As such, neither Ammonite (which technically came out at the very end of 2020 but still) and Minyan are innovative, but they stand out by their subtly and surprising, so often missing, vitality. They have a specificity in their environments and leads that make their worlds feel whole and lived in. In addition, they favor intimacy and authenticity over trumpeting self-importance. The latest film by Francis Lee (his previous being the less artsy but also less artful God’s Own Country), Ammonite, tells the story of a young woman and an older paleontologist (played by Saoirse Ronan and Kate Winslet respectively) falling in love by the 1840s English seaside. Although this is centuries and cultures apart from the Orthodox Jewish Russian-American New York of Eric Steel’s Minyan, both films share a quiet intimacy that distinguishes them from the more Oscar-baiting takes on this template. Neither will startle or shock, but they’re likely to move you, and show how this style of story should be told.

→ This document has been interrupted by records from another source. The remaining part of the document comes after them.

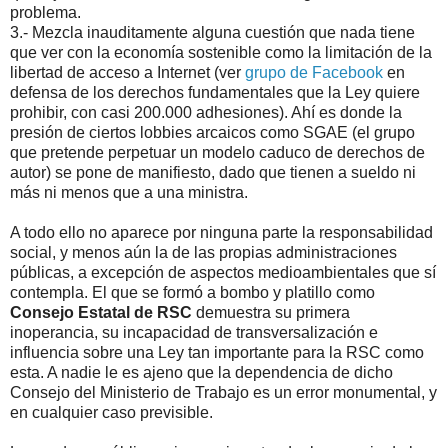
problema.
3.- Mezcla inauditamente alguna cuestión que nada tiene
que ver con la economía sostenible como la limitación de la
libertad de acceso a Internet (ver
grupo de Facebook
en
defensa de los derechos fundamentales que la Ley quiere
prohibir, con casi 200.000 adhesiones). Ahí es donde la
presión de ciertos lobbies arcaicos como SGAE (el grupo
que pretende perpetuar un modelo caduco de derechos de
autor) se pone de manifiesto, dado que tienen a sueldo ni
más ni menos que a una ministra.
A todo ello no aparece por ninguna parte la responsabilidad
social, y menos aún la de las propias administraciones
públicas, a excepción de aspectos medioambientales que sí
contempla. El que se formó a bombo y platillo como
Consejo Estatal de RSC
demuestra su primera
inoperancia, su incapacidad de transversalización e
influencia sobre una Ley tan importante para la RSC como
esta. A nadie le es ajeno que la dependencia de dicho
Consejo del Ministerio de Trabajo es un error monumental, y
en cualquier caso previsible.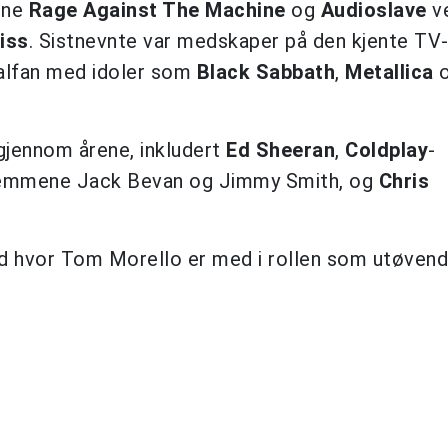
ene
Rage Against The Machine
og
Audioslave
ve
iss
. Sistnevnte var medskaper på den kjente TV-
alfan med idoler som
Black
Sabbath
,
Metallica
jennom årene, inkludert
Ed
Sheeran
,
Coldplay
-
emmene Jack Bevan og Jimmy Smith, og
Chris
id hvor Tom Morello er med i rollen som utøven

2. Genre films under communism: Operation Hyacinth and Firebird
Perhaps it’s not surprising that under humorless, repressive communist regimes, the vitality of cruising – the sweat and sex and tongue under streetlights – has been such a target of the state. Where thugs call each other ‘comrade’ but there’s little camaraderie, the dynamism of gay life humiliates the regime.
Operation Hyacinth considers this persecution directly, whereas Firebird focuses on the general paranoia and fear, but both use this core theme to enhance their respective genres, corruption thriller and romantic war drama. Firebird is more stylized than Operation Hyacinth – a visual spectacle, with beautiful, grainy cinematography, and a bold color-grading – but the dark pallet of Hyacinth befits both its narrative and 1980s Poland setting. As both relate to true stories and situations, they’re not cheery, but both are compelling genre pictures that remind you what entertainment for adults should be, what genuine oppression looks like, and how damn lucky those of us who live in the West are.
1. Pure bliss: Summer of ‘85
“We only met this morning”
“Why waste time? We’re only mortals”
Summer of 85 isn’t just a great gay film; it’s one of the best films of the year, and the motivation for writing this piece. About two young men who fall in love by the French coast, it’s everything Call Me By Your Name should have been–more beautiful, more intimate, more sexy and romantic, and utterly engrossing in its portrayal of youth’s spontaneous absurdity and heartfelt drama. The two leads, played by Félix Lefebvre (reminiscent of a young Christian Slater) and Benjamin Voisin, are a perfect match, and totally draw the viewer into the dynamic of their relationship. Each scene together sizzles with electricity. Though narratively simple, director Francois Ozon uses it as a tapestry for beautiful imagery, a fantastic mood, and surprisingly rich themes of gay attraction’s blend of self-loathing and desire, and the heart-breaking innocence of the pre-AIDS era. It’s a tribute to spontaneity, the finite nature of beautiful things, and how our vain wishes for them to last forever just dooms us to heartbreak. Most of all, it’s a truly marvelous film. If only more were like this, the medium would be in a healthier state.